Les accords de branches sont déjà applicables pour 88 d'entre eux, et les 19 restants sont en cours d'examen. Toutes les clauses étendues dans ces accords sont et seront applicables. La très grande majorité des clauses réservées deviendront applicables dès la promulgation de la seconde loi sans qu'une renégociation ne soit nécessaire. Seules trois dispositions, -la banalisation du travail du dimanche, l'exclusion de toute la formation du temps de travail, la généralisation du forfait tous horaires au-delà des cadres dirigeants-, illégales avant même la loi du 13 juin 1998 et très minoritaires dans les accords de branches, ont été exclues de l'extension car elles sont contraires aux principes fondamentaux de notre droit du travail et ne sont pas, bien évidemment reprises dans le projet de loi.

Non seulement la loi valide et respecte les accords, mais elle est construite sur les acquis et les avancées de ces accords.

Il était donc logique que ces accords qui n'étaient pas conformes au droit existant à la date de leur signature mais qui sont conformes aux dispositions du projet de loi soient validés et que les partenaires sociaux ne soient pas tenus de les signer à nouveau (article 14-I).

La première loi a permis de vivifier la dialogue social en France. Parmi les entreprises qui n'ont pas abouti à un accord, une sur deux est en négociation aujourd'hui. De la même manière, la seconde loi, avec les modernisations du code du travail qu'elle introduit et les allégements des charges sociales qu'elle prévoit, va susciter en 2000 une seconde vague de négociations et d'accords permettant une généralisation progressive des 35 heures.

C'est aussi un projet de loi qui élargit l'espace conventionnel.

La loi, en misant sur la négociation, reconnaît l'entreprise comme le lieu privilégié d'élaboration de solutions sur mesure.

Ainsi, en matière d'heures supplémentaires, la loi renverra à l'accord d'entreprise le choix de la nature de la bonification pour les salariés, entre la récupération en temps et la majoration en argent.

Plus généralement, de nombreuses modalités pourront être précisées par l'accord :
répartition du temps libéré, notamment par la prise de journées ou de demi-journées,
régimes applicables aux cadres,
recours au temps choisi ou au compte épargne temps, développement de la formation.
Ainsi, dans tous les cas, la loi permettra des souplesses nouvelles mais conditionnera leur exercice à l'accord d'entreprise ou de branche.

Le projet de loi prévoit plusieurs dispositifs de sécurisation des accords.

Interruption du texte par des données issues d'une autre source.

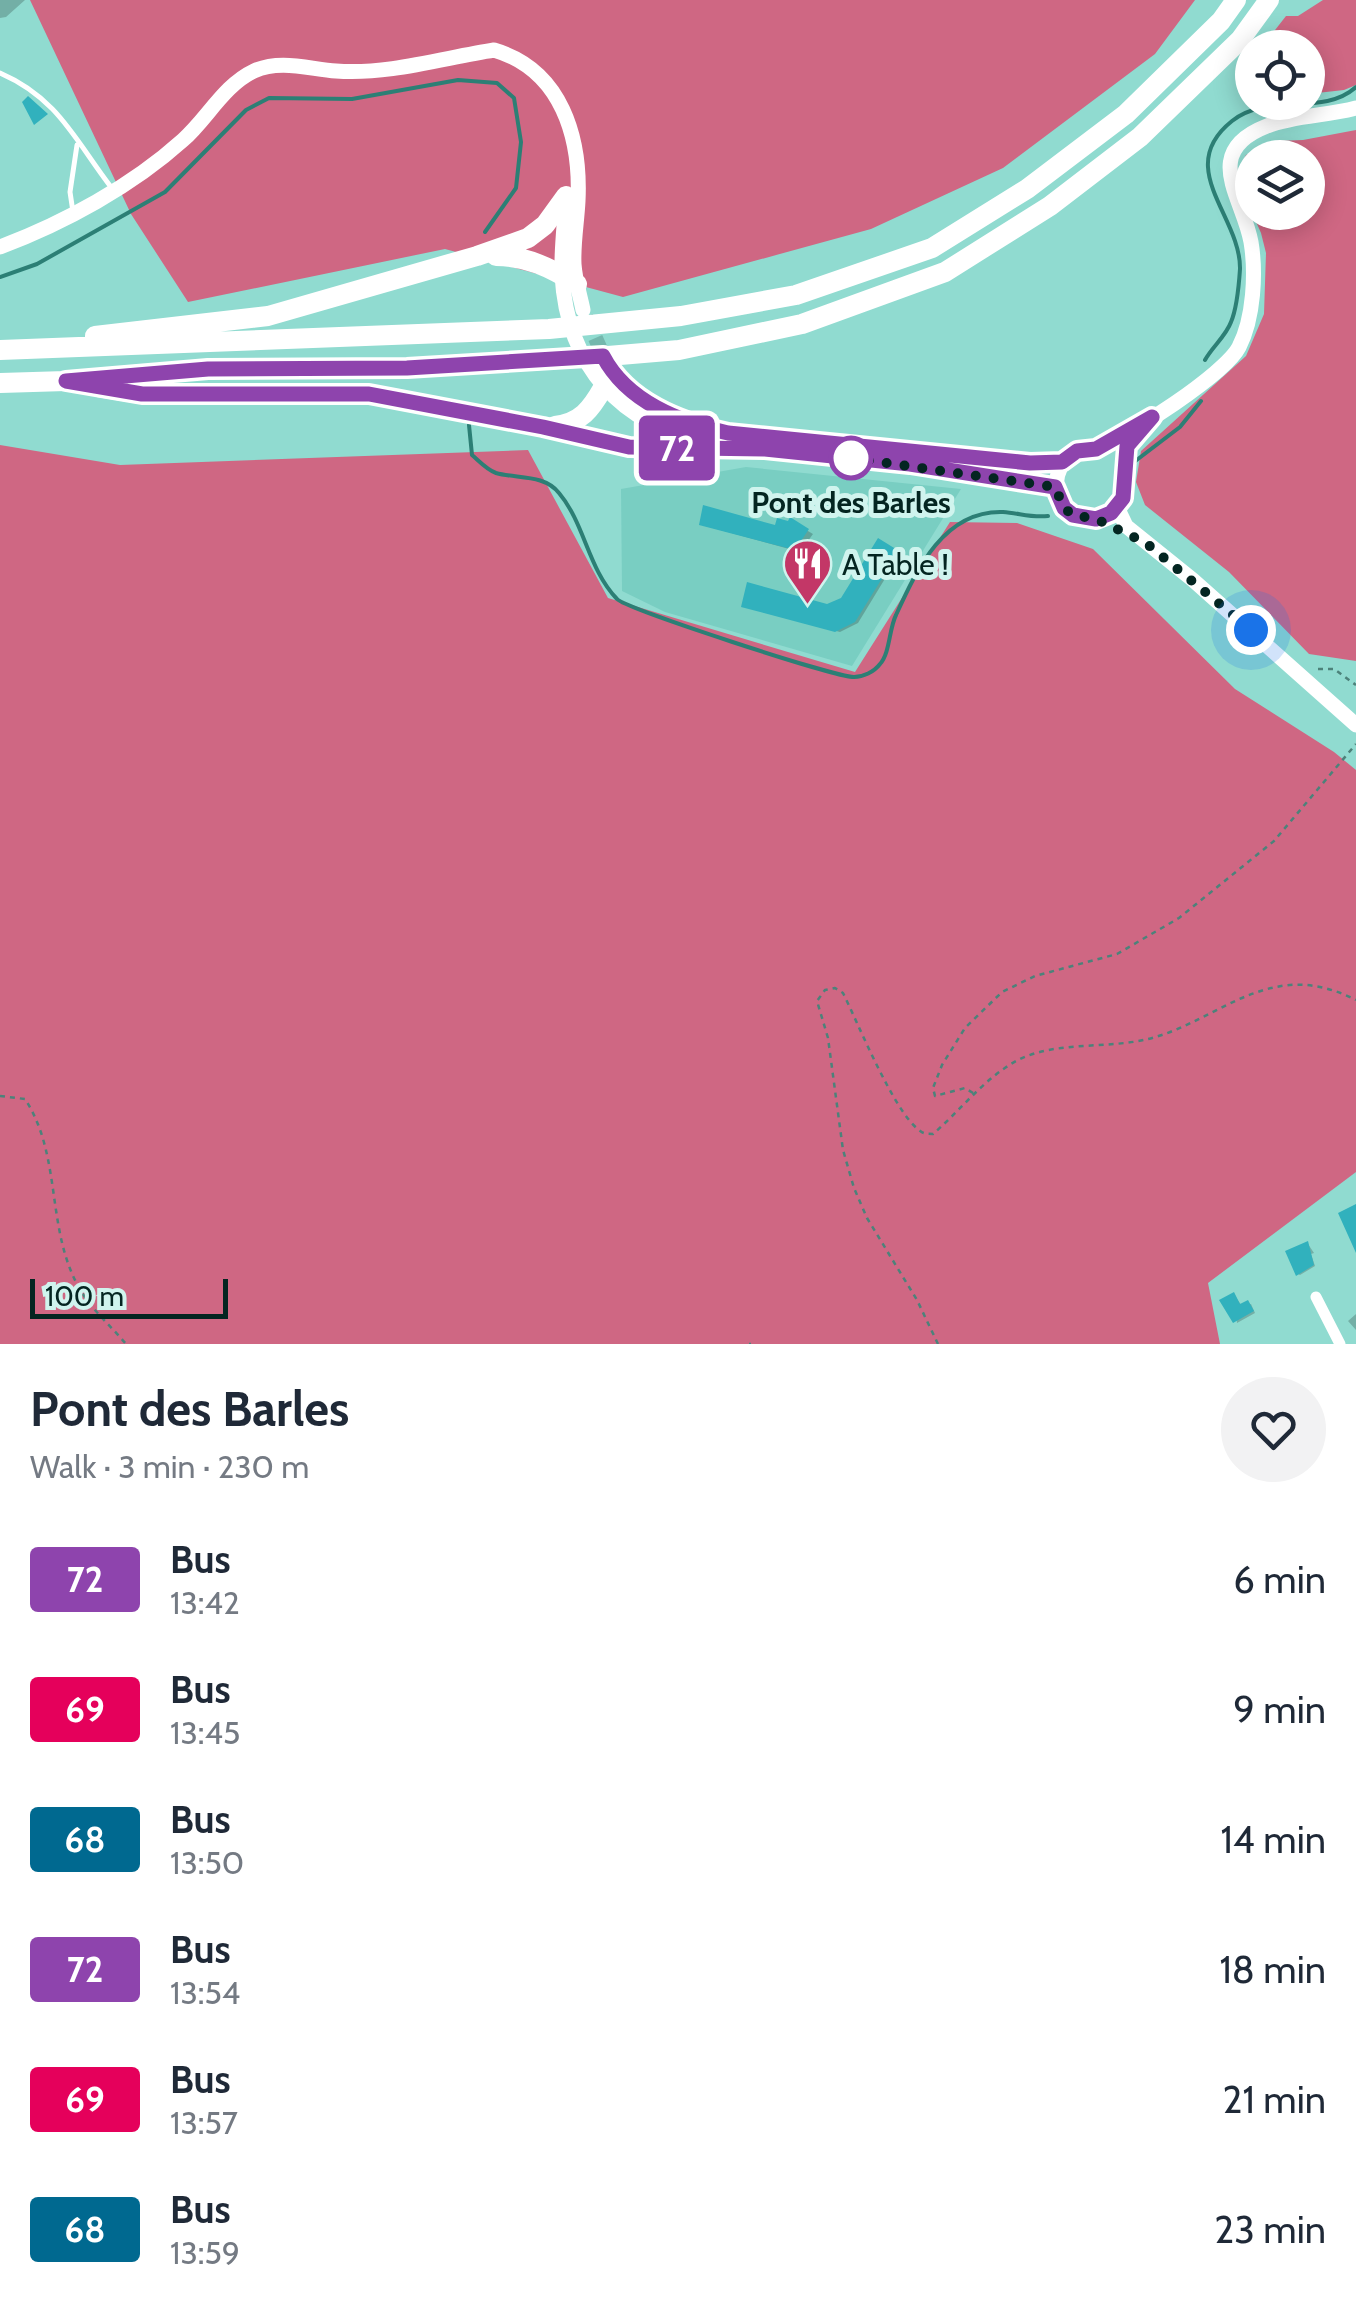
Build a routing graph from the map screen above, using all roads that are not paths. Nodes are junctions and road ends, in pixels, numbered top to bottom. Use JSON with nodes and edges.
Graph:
{"nodes":[{"id":1,"x":1236,"y":0,"type":"edge"},
{"id":2,"x":1268,"y":0,"type":"edge"},
{"id":3,"x":0,"y":72,"type":"edge"},
{"id":4,"x":1356,"y":108,"type":"edge"},
{"id":5,"x":78,"y":142,"type":"junction"},
{"id":6,"x":576,"y":157,"type":"junction"},
{"id":7,"x":113,"y":190,"type":"junction"},
{"id":8,"x":566,"y":196,"type":"junction"},
{"id":9,"x":74,"y":213,"type":"junction"},
{"id":10,"x":0,"y":247,"type":"edge"},
{"id":11,"x":477,"y":256,"type":"junction"},
{"id":12,"x":570,"y":280,"type":"junction"},
{"id":13,"x":583,"y":314,"type":"junction"},
{"id":14,"x":71,"y":348,"type":"junction"},
{"id":15,"x":0,"y":350,"type":"edge"},
{"id":16,"x":604,"y":373,"type":"junction"},
{"id":17,"x":66,"y":381,"type":"junction"},
{"id":18,"x":0,"y":383,"type":"edge"},
{"id":19,"x":1152,"y":417,"type":"junction"},
{"id":20,"x":543,"y":427,"type":"junction"},
{"id":21,"x":765,"y":449,"type":"junction"},
{"id":22,"x":1096,"y":449,"type":"junction"},
{"id":23,"x":920,"y":450,"type":"junction"},
{"id":24,"x":1062,"y":462,"type":"junction"},
{"id":25,"x":910,"y":464,"type":"junction"},
{"id":26,"x":1124,"y":476,"type":"junction"},
{"id":27,"x":1055,"y":487,"type":"junction"},
{"id":28,"x":1117,"y":507,"type":"junction"},
{"id":29,"x":1096,"y":519,"type":"junction"},
{"id":30,"x":1146,"y":543,"type":"junction"},
{"id":31,"x":1356,"y":725,"type":"edge"},
{"id":32,"x":1316,"y":1297,"type":"dead end"},
{"id":33,"x":1340,"y":1344,"type":"edge"}],
"edges":[{"from":1,"to":13,"type":"highway"},
{"from":2,"to":16,"type":"highway"},
{"from":3,"to":5,"type":"lane"},
{"from":4,"to":19,"type":"main road"},
{"from":5,"to":7,"type":"lane"},
{"from":5,"to":9,"type":"lane"},
{"from":6,"to":7,"type":"main road"},
{"from":6,"to":8,"type":"main road"},
{"from":6,"to":12,"type":"main road"},
{"from":7,"to":9,"type":"main road"},
{"from":8,"to":11,"type":"highway"},
{"from":8,"to":12,"type":"main road"},
{"from":9,"to":10,"type":"main road"},
{"from":11,"to":12,"type":"highway"},
{"from":11,"to":14,"type":"highway"},
{"from":12,"to":13,"type":"main road"},
{"from":13,"to":14,"type":"highway"},
{"from":13,"to":16,"type":"main road"},
{"from":14,"to":15,"type":"highway"},
{"from":16,"to":17,"type":"highway"},
{"from":16,"to":20,"type":"highway"},
{"from":16,"to":21,"type":"main road"},
{"from":16,"to":23,"type":"main road"},
{"from":17,"to":18,"type":"highway"},
{"from":17,"to":20,"type":"highway"},
{"from":19,"to":22,"type":"main road"},
{"from":19,"to":26,"type":"main road"},
{"from":20,"to":21,"type":"highway"},
{"from":21,"to":25,"type":"main road"},
{"from":22,"to":24,"type":"main road"},
{"from":22,"to":26,"type":"main road"},
{"from":23,"to":24,"type":"main road"},
{"from":23,"to":25,"type":"lane"},
{"from":24,"to":27,"type":"main road"},
{"from":25,"to":27,"type":"main road"},
{"from":26,"to":28,"type":"main road"},
{"from":27,"to":29,"type":"main road"},
{"from":28,"to":29,"type":"main road"},
{"from":28,"to":30,"type":"main road"},
{"from":29,"to":30,"type":"main road"},
{"from":30,"to":31,"type":"main road"},
{"from":32,"to":33,"type":"street"}]}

Pour reconnaître explicitement toute l'importance de la négociation, le projet de loi prévoit sur tous les points concernés (modulation, réduction en jours, contrat à temps partiel, contrats à temps partiel annualisé), une disposition spécifique de pérennisation au sein même de l'article concerné cette disposition permet aux accords et conventions valablement conclues de demeurer en vigueur bien entendu, les dispositions d'ordre public concernant les heures supplémentaires ou complémentaires doivent être appliquées.

Le projet de loi prévoit aussi (article 14-alinéa 11), une disposition qui complète les précédentes dispositions par article, en apportant une garantie supplémentaire. Les éventuelles clauses conventionnelles non couvertes par les précédentes dispositions et, hors, bien entendu, les dispositions concernant les heures supplémentaires (bonification et contribution, repos compensateur), continuent de produire effet pendant 1 an après la date d'entrée en vigueur de la loi. Cette disposition additionnelle, qui joue le rôle d'une clause " balai ", insiste donc sur le rôle majeur de la négociation même si sa portée pratique est très limitée. La quasi-totalité des clauses des accords étant déjà reprises dans le projet de loi, celles qui ne l'ont pas été, comme certaines règles relatives au compte épargne temps, ont ainsi été sécurisées.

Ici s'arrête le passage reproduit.